La Lega se la prende con l’Arci di Torino perché fa lo sconto sull’iscrizione ai rifugiati. Del resto suonerebbe strano il contrario: l’Arci da tempo si dedica all’assistenza ai rifugiati, raccoglie indumenti per loro e ha tra gli ideali fondativi dei circoli l’accoglienza, l’antirazzismo, il contrasto dell’intolleranza. Ma tant’è il capogruppo in consiglio comunale della Lega Farbizio Ricca trova un motivo per adontarsi, come già nel caso del sconto per le coppie arabe sui biglietti del Museo Egizio: “Sei rifugiato? Paghi la tessera Arci 3 euro. Sei Italiano? Per te sono 10 euro scrive Roicca in un comunicato -. L’Arci Torino ha deciso di improntare la sua nuova campagna abbonamenti all’insegna della discriminazione del “diverso”. E il “diverso”, in questo caso, è proprio l’italiano. Trovo molto grave che si continuino a proporre tariffe diverse, sempre svantaggiose per chi ha la nostra cittadinanza, con il solo scopo di farsi una dubbia pubblicità a suon di slogan buonisti.
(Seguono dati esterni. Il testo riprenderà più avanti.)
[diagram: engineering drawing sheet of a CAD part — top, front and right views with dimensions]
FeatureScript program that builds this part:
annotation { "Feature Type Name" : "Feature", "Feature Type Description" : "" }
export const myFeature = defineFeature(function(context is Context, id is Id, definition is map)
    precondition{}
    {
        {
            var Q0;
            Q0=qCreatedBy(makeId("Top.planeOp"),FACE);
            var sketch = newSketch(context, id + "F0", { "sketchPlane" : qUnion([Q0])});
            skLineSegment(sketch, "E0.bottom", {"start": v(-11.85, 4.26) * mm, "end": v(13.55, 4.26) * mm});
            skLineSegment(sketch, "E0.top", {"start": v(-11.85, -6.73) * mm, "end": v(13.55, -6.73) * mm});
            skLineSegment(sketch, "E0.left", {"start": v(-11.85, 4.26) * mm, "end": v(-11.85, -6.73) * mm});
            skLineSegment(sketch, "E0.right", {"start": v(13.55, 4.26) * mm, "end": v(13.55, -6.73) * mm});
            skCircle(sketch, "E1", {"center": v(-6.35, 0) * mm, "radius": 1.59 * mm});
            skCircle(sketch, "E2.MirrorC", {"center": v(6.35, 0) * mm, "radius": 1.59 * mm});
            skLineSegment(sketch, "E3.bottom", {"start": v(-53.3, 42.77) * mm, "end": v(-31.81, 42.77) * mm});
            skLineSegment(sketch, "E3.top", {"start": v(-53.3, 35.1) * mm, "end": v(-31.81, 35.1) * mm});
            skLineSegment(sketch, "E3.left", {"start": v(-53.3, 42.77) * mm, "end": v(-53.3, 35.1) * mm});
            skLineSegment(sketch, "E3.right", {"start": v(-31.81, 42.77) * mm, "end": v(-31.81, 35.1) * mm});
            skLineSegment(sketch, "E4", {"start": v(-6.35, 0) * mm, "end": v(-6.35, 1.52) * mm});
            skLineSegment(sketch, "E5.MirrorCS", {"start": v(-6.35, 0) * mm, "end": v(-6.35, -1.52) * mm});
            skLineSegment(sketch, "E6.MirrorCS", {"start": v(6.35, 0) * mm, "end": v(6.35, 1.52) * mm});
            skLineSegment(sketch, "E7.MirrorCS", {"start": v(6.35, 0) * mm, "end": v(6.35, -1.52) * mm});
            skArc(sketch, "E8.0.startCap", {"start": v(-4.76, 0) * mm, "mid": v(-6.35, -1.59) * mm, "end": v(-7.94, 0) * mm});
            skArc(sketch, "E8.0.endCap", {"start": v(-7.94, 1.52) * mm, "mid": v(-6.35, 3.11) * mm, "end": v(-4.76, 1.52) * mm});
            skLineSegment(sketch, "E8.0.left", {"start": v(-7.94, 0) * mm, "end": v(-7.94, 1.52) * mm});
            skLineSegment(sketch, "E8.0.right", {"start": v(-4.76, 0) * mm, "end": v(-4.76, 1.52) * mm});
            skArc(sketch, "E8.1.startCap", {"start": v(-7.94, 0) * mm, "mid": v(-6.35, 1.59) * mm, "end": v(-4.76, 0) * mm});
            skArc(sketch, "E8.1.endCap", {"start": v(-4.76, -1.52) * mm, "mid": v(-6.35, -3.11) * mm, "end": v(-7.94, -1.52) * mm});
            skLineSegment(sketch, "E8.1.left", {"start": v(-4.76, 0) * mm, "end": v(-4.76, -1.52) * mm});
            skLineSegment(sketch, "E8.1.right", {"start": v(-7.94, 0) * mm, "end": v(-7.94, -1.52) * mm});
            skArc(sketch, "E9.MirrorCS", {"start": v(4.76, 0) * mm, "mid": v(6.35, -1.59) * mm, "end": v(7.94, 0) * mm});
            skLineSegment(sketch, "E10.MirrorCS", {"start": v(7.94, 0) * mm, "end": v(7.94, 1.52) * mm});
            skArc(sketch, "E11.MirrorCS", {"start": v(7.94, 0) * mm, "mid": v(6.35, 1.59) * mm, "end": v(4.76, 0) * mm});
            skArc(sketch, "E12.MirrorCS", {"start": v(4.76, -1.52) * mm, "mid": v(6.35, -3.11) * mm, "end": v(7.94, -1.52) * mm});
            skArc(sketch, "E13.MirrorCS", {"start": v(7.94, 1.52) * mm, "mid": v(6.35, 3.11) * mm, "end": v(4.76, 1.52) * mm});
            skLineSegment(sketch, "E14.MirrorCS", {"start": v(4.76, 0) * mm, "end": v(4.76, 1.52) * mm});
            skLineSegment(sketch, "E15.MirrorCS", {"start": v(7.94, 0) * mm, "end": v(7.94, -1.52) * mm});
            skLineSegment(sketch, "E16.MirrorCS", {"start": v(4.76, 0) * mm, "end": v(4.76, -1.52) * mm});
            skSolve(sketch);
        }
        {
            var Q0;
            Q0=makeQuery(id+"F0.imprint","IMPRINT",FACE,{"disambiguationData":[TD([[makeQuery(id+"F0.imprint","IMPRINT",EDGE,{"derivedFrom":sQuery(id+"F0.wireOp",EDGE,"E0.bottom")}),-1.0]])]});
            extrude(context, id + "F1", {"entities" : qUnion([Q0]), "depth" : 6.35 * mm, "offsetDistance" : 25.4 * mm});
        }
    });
Come Lega troviamo inaccettabile che si cavalchi la discriminazione dei nostri connazionali”.

L’Arci intitola la campagna di tesseramento di quest’anno così: Più cultura, meno paura”. Ed è una libera associazione culturale che nel suo statuto annovera tra l’altro “lo sviluppo di forme di prevenzione e di lotta all’esclusione, al razzismo, alla xenofobia, all’intolleranza, al disagio, all’emarginazione, alla solitudine”. Sarebbe singolare che la campagna di iscrizione non prevedesse agevolazioni per le persone che l’associazione normalmente cerca di aiutare.